== YOUR OBJECTIVE ==
Filter these entries down to the lines that hold the word "language", and show each of them.

————

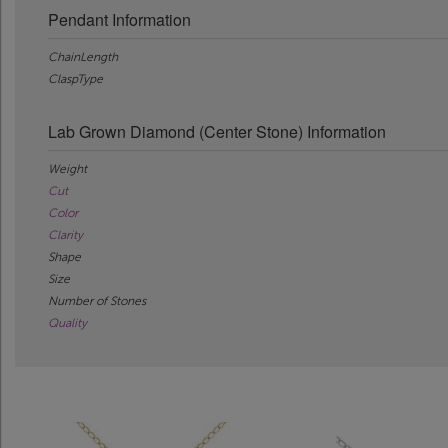
Pendant Information
ChainLength
ClaspType
Lab Grown Diamond (Center Stone) Information
Weight
Cut
Color
Clarity
Shape
Size
Number of Stones
Quality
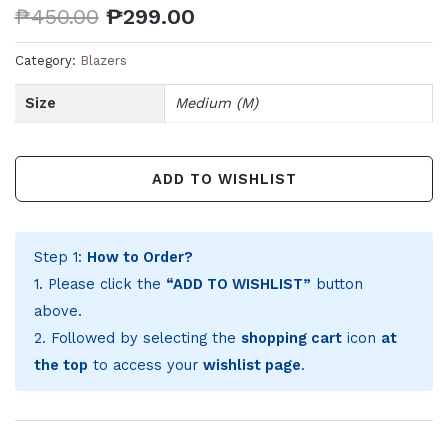
₱
450.00
₱
299.00
Category:
Blazers
Size
Medium (M)
ADD TO WISHLIST
Step 1:
How to Order?
1. Please click the
“ADD TO WISHLIST”
button
above.
2. Followed by selecting the
shopping cart
icon
at
the top
to access your
wishlist page
.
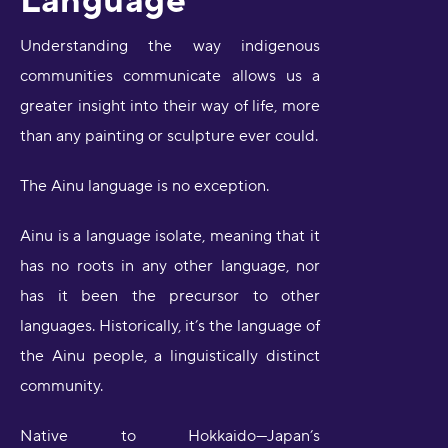
Understanding the way indigenous
communities communicate allows us a
greater insight into their way of life, more
than any painting or sculpture ever could.
The Ainu language is no exception.
Ainu is a language isolate, meaning that it
has no roots in any other language, nor
has it been the precursor to other
languages. Historically, it’s the language of
the Ainu people, a linguistically distinct
community.
Native to Hokkaido—Japan’s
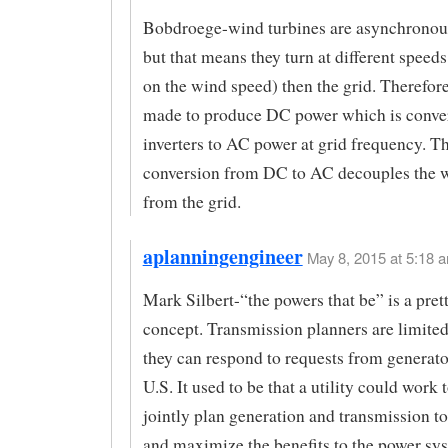
Bobdroege-wind turbines are asynchronous
but that means they turn at different speed
on the wind speed) then the grid. Therefore
made to produce DC power which is conve
inverters to AC power at grid frequency. Th
conversion from DC to AC decouples the w
from the grid.
aplanningengineer
May 8, 2015 at 5:18 a
Mark Silbert-“the powers that be” is a prett
concept. Transmission planners are limited
they can respond to requests from generator
U.S. It used to be that a utility could work 
jointly plan generation and transmission t
and maximize the benefits to the power sy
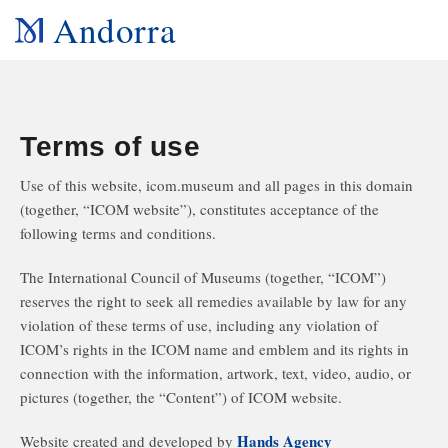
Andorra
Terms of use
Use of this website, icom.museum and all pages in this domain
(together, “ICOM website”), constitutes acceptance of the
following terms and conditions.
The International Council of Museums (together, “ICOM”)
reserves the right to seek all remedies available by law for any
violation of these terms of use, including any violation of
ICOM’s rights in the ICOM name and emblem and its rights in
connection with the information, artwork, text, video, audio, or
pictures (together, the “Content”) of ICOM website.
Hands Agency
Website created and developed by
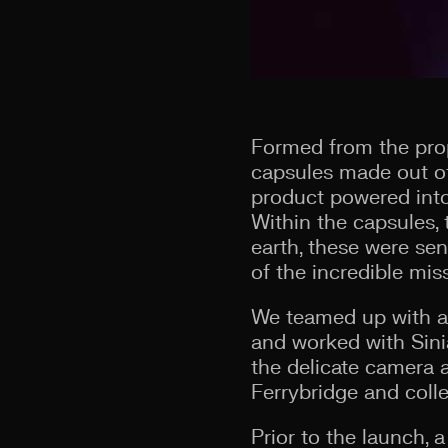
Formed from the prop
capsules made out of
product powered into
Within the capsules, 
earth, these were sen
of the incredible mis
We teamed up with a
and worked with Sinia
the delicate camera 
Ferrybridge and coll
Prior to the launch,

————

== EXERCISE OUTPUT ==
The Ainu language is no exception.
Ainu is a language isolate, meaning that it
has no roots in any other language, nor
languages. Historically, it’s the language of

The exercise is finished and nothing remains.